Problem requirements: Update all the records below by changing "small evergreen shrub" to "low evergreen bush" wherever it appears, leaving everything else unchanged, and omit the pictures from your answer.

____

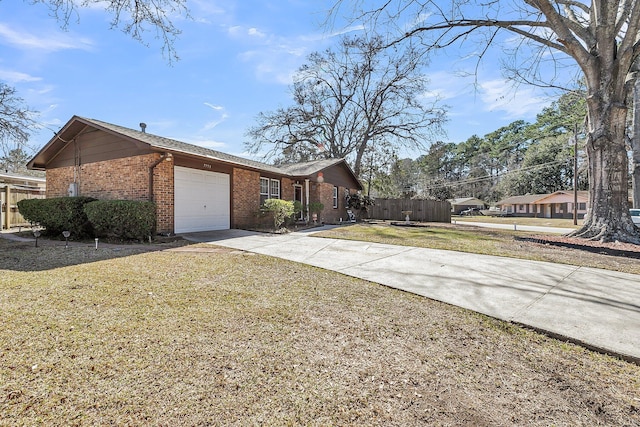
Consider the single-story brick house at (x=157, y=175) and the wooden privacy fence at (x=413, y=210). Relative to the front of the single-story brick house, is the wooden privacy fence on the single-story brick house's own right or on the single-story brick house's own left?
on the single-story brick house's own left

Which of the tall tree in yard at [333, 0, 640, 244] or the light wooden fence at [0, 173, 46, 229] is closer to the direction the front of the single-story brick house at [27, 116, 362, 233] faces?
the tall tree in yard

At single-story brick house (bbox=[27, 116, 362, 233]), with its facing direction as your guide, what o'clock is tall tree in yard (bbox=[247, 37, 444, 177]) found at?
The tall tree in yard is roughly at 9 o'clock from the single-story brick house.

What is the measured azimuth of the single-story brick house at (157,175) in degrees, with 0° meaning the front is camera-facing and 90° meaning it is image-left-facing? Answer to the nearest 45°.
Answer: approximately 315°

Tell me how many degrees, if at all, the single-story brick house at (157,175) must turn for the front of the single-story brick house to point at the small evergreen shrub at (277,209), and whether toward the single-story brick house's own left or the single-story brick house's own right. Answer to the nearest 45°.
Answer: approximately 45° to the single-story brick house's own left

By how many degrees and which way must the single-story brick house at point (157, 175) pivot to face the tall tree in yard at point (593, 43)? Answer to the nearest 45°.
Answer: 0° — it already faces it
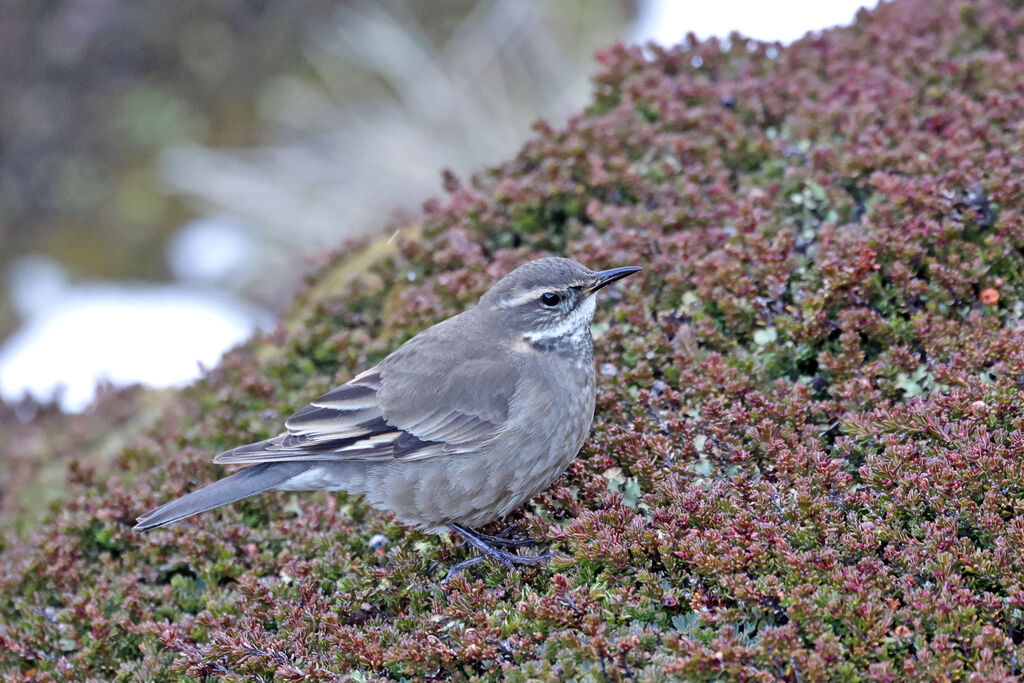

____

Task answer:
Consider the single-story brick house at (x=157, y=175) and the wooden privacy fence at (x=413, y=210). Relative to the front of the single-story brick house, is the wooden privacy fence on the single-story brick house's own right or on the single-story brick house's own left?
on the single-story brick house's own left

Which of the tall tree in yard at [333, 0, 640, 244] or the light wooden fence at [0, 173, 46, 229] is closer to the direction the front of the single-story brick house at [27, 116, 362, 233] faces?
the tall tree in yard

At single-story brick house (bbox=[27, 116, 362, 233]), with its facing direction as your guide, what o'clock is tall tree in yard (bbox=[247, 37, 444, 177]) found at?
The tall tree in yard is roughly at 9 o'clock from the single-story brick house.

What is the measured azimuth of the single-story brick house at (157,175) in degrees, with 0° meaning the front is camera-facing and 90° meaning it is image-left-facing? Answer to the nearest 45°.
Answer: approximately 315°

Tell me how many degrees, if at all, the single-story brick house at (157,175) must turn for the front of the single-story brick house to point at the low evergreen bush at (277,209), and whether toward the single-story brick house's own left or the single-story brick house's own right. Answer to the nearest 45°.
Answer: approximately 45° to the single-story brick house's own left

By how many degrees and which way must the single-story brick house at point (157, 175) pivot to face the tall tree in yard at point (593, 43)? Answer to the nearest 45°.
Answer: 0° — it already faces it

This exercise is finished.